Re: The invokeLater loop

From:
Daniel Pitts <newsgroup.nospam@virtualinfinity.net>
Newsgroups:
comp.lang.java.programmer
Date:
Fri, 10 May 2013 12:18:15 -0700
Message-ID:
<YJbjt.18$fS4.15@newsfe08.iad>
On 5/10/13 11:54 AM, Stefan Ram wrote:

   I invented what I call the ?invokeLater loop?:

class Object implements java.lang.Runnable
{ int i = 0;
   public void run()
   { java.lang.System.out.println( i++ );
     javax.swing.SwingUtilities.invokeLater( this ); }}

public class Main
{ public static void main( final java.lang.String[] args )
   { javax.swing.SwingUtilities.invokeLater( new Object() ); }}

   What is it good for?

   Maybe it provides a way to loop while still allowing
   Swing events to be processed in parallel? (So you do not
   always have to spawn another thread besides the EDT.)

   One also might see it as a kind of recursion that will not
   overflow that stack.

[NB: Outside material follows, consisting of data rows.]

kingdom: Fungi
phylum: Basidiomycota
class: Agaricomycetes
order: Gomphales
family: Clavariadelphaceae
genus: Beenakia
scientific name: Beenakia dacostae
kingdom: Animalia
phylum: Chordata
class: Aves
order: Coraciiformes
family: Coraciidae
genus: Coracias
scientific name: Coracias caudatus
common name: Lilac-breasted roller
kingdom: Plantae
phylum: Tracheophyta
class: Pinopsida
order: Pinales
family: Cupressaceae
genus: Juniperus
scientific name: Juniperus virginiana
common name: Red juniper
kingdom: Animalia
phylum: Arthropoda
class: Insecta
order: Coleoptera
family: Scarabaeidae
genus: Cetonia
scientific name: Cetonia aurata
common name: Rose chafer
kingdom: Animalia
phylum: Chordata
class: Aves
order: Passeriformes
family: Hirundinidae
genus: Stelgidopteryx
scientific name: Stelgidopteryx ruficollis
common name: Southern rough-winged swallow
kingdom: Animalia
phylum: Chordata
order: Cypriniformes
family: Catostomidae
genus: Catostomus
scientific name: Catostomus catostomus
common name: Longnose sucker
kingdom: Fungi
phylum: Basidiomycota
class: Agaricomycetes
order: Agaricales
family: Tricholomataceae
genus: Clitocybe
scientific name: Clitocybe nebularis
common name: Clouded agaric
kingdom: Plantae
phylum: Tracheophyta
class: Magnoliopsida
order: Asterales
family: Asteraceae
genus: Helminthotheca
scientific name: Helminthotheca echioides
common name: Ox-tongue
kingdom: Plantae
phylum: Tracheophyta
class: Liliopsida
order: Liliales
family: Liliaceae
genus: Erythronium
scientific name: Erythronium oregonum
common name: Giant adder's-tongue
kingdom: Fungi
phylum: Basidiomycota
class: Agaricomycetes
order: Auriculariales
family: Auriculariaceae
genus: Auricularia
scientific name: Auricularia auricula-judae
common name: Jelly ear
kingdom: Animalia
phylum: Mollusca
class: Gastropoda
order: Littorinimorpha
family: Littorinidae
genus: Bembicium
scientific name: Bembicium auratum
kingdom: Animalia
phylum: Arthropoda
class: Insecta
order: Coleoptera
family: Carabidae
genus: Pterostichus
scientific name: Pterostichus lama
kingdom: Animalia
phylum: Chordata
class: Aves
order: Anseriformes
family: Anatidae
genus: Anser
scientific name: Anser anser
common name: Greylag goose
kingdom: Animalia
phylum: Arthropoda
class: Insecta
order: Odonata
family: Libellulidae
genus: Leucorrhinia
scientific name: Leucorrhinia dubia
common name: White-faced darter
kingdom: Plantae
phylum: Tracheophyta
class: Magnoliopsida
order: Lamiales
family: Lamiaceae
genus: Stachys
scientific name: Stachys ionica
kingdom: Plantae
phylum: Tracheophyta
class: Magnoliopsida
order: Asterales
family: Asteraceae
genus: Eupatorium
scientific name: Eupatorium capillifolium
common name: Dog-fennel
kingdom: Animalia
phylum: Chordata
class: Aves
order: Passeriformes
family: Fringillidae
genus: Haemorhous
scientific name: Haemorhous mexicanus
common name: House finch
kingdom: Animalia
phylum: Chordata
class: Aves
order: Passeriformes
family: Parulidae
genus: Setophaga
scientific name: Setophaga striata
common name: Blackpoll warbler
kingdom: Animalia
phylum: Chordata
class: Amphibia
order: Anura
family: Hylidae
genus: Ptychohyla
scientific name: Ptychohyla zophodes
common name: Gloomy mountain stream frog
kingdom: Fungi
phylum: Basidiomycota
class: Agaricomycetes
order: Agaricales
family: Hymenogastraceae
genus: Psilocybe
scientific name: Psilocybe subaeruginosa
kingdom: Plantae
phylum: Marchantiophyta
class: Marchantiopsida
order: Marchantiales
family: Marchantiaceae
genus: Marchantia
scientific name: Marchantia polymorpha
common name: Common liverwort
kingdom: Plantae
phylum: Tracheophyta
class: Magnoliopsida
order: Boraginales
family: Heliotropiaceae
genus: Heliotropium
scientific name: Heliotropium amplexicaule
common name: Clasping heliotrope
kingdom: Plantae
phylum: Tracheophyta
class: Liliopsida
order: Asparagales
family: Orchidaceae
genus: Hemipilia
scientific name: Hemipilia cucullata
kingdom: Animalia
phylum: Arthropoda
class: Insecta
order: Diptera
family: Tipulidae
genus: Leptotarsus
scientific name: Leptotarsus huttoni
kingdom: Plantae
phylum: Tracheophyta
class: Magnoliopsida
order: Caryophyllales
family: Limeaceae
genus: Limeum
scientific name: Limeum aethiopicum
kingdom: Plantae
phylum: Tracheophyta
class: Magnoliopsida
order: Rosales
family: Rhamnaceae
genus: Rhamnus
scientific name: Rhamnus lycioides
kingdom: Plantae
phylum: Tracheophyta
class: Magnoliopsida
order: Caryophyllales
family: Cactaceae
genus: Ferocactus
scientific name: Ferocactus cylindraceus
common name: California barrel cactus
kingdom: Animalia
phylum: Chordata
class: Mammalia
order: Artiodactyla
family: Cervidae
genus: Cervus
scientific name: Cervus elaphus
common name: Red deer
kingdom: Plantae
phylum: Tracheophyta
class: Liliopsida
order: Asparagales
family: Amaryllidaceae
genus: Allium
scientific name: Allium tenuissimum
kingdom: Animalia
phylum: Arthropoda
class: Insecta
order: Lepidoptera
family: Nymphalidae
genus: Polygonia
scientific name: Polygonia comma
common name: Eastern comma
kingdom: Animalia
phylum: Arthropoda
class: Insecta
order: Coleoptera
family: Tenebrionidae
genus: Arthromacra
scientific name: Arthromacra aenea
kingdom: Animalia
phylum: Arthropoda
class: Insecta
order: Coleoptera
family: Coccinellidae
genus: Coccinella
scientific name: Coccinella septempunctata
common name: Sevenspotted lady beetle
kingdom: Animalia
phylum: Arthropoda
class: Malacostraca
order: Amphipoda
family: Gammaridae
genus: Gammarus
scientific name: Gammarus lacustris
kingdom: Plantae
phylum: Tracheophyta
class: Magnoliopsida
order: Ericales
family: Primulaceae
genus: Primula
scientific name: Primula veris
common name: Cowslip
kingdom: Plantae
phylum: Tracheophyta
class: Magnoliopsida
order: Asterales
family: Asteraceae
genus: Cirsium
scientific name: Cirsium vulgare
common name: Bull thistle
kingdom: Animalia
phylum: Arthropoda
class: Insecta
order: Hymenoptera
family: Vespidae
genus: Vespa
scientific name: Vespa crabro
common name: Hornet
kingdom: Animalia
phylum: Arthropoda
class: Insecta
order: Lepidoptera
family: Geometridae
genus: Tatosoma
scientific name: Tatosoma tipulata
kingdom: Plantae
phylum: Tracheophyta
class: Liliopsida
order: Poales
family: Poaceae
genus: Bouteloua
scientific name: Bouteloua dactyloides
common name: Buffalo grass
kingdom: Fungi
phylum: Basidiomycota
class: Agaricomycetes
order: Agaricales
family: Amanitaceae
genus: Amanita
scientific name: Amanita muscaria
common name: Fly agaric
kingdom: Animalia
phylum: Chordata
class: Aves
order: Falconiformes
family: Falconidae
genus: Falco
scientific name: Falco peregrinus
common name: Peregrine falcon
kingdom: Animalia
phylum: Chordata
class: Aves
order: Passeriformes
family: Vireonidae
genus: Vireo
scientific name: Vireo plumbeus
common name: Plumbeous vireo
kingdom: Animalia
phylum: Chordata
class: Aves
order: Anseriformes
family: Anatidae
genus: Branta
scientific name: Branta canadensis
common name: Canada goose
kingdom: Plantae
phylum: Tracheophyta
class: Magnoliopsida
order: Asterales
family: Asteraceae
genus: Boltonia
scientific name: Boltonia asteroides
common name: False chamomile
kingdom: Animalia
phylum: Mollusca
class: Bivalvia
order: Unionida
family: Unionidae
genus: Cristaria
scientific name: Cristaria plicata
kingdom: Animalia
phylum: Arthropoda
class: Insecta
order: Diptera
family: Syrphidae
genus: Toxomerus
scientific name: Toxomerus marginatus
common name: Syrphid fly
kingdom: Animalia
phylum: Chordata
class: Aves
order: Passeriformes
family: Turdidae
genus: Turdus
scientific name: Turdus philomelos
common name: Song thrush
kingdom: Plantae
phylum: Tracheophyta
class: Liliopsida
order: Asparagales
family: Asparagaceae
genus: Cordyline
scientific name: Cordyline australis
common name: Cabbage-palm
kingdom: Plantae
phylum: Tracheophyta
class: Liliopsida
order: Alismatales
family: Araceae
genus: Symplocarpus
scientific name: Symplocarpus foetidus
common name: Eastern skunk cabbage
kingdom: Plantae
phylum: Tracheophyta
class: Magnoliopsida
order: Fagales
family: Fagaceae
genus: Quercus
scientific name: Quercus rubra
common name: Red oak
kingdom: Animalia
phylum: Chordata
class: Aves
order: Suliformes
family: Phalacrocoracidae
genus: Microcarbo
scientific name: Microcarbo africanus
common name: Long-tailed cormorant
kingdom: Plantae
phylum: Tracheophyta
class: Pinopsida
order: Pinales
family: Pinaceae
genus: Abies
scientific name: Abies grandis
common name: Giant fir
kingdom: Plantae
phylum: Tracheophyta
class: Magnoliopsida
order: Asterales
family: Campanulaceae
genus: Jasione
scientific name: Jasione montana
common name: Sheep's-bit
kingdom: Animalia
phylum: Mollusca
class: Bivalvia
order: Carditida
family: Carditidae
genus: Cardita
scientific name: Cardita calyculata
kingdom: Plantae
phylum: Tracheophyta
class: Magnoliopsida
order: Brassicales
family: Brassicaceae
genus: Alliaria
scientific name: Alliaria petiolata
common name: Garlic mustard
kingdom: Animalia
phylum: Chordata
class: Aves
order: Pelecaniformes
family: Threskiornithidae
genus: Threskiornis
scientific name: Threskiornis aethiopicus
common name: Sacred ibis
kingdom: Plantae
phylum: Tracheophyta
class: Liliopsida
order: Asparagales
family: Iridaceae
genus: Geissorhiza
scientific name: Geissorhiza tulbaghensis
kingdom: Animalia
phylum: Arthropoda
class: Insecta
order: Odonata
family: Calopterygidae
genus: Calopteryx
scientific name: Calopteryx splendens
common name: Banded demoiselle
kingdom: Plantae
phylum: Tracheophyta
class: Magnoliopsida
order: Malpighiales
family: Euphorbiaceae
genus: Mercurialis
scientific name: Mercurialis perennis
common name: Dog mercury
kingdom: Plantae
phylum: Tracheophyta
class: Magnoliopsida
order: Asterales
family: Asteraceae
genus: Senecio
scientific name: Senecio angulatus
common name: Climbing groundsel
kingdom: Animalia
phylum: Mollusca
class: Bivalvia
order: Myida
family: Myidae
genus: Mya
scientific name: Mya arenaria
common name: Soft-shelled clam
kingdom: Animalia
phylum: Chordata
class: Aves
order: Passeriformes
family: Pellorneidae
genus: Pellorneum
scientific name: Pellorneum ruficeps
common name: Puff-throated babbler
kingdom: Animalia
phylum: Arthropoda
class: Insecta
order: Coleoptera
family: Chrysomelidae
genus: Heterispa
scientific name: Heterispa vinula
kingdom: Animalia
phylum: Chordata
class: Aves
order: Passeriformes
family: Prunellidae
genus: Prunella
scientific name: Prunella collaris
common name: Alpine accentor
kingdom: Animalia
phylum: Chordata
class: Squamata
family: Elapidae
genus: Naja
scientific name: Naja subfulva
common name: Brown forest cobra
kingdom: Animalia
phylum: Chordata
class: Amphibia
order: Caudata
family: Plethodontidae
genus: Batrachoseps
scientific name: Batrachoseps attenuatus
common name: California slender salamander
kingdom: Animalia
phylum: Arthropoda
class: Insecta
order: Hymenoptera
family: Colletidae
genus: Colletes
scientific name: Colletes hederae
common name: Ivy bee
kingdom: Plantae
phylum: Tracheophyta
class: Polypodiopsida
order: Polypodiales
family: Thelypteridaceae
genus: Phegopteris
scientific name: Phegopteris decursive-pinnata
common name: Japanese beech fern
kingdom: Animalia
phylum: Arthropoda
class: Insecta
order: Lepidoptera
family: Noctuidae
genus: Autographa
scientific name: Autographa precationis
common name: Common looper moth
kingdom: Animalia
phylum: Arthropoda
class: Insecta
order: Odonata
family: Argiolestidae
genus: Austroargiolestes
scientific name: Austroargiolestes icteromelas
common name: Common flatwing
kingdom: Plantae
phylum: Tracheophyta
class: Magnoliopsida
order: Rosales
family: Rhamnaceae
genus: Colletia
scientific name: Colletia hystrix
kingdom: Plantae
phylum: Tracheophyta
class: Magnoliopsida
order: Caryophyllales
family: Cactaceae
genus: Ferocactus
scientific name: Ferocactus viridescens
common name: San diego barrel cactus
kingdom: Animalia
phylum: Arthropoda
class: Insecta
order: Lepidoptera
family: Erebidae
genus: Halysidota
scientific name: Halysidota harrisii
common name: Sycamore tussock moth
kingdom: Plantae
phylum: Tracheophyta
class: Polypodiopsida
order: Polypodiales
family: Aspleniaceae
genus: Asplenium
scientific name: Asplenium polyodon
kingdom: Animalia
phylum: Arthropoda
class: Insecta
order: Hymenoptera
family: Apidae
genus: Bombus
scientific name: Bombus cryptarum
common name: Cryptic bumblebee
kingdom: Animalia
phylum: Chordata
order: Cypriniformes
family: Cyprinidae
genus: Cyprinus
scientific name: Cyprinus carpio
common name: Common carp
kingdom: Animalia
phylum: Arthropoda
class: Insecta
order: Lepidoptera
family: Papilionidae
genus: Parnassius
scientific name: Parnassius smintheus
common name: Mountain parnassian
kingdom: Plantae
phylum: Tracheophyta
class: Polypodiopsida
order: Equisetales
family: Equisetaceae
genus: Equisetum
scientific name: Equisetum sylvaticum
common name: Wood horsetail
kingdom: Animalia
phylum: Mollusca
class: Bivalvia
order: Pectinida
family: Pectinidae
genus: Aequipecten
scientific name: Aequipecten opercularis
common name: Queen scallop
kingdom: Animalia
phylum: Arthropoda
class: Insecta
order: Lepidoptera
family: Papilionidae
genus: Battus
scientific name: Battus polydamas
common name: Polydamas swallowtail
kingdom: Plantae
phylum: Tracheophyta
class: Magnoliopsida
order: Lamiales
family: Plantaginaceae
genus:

But since it does not atually nest
   incarnations, it is not really adopted for recursive programming.


A few comments:

That's isn't really a new invention.

It isn't recursive.

It encourages coupling the application logic to the UI environment.

It is a good way to eat up CPU cycles if you don't want to have your CPU
go idle. Also known as a laptop warmer.

It doesn't take advantage of concurrent processing capabilities of most
modern systems, ultimately slowing down both your EDT and your
application processing.

It is more error prone and harder to tune than using a SwingWorker.

Unrelated to the point you made Stefan, I feel I should make a note on
Stefan Ram(TM) convention. When I see "new Object()", and it isn't
referring to java.lang.Object, it takes me 10 times as long to
understand what the code is doing. I literally stared at that for 3 or 4
seconds before it clicked that you were using confusing class names and
hoping your abstruse convention would "clarify" the confusion.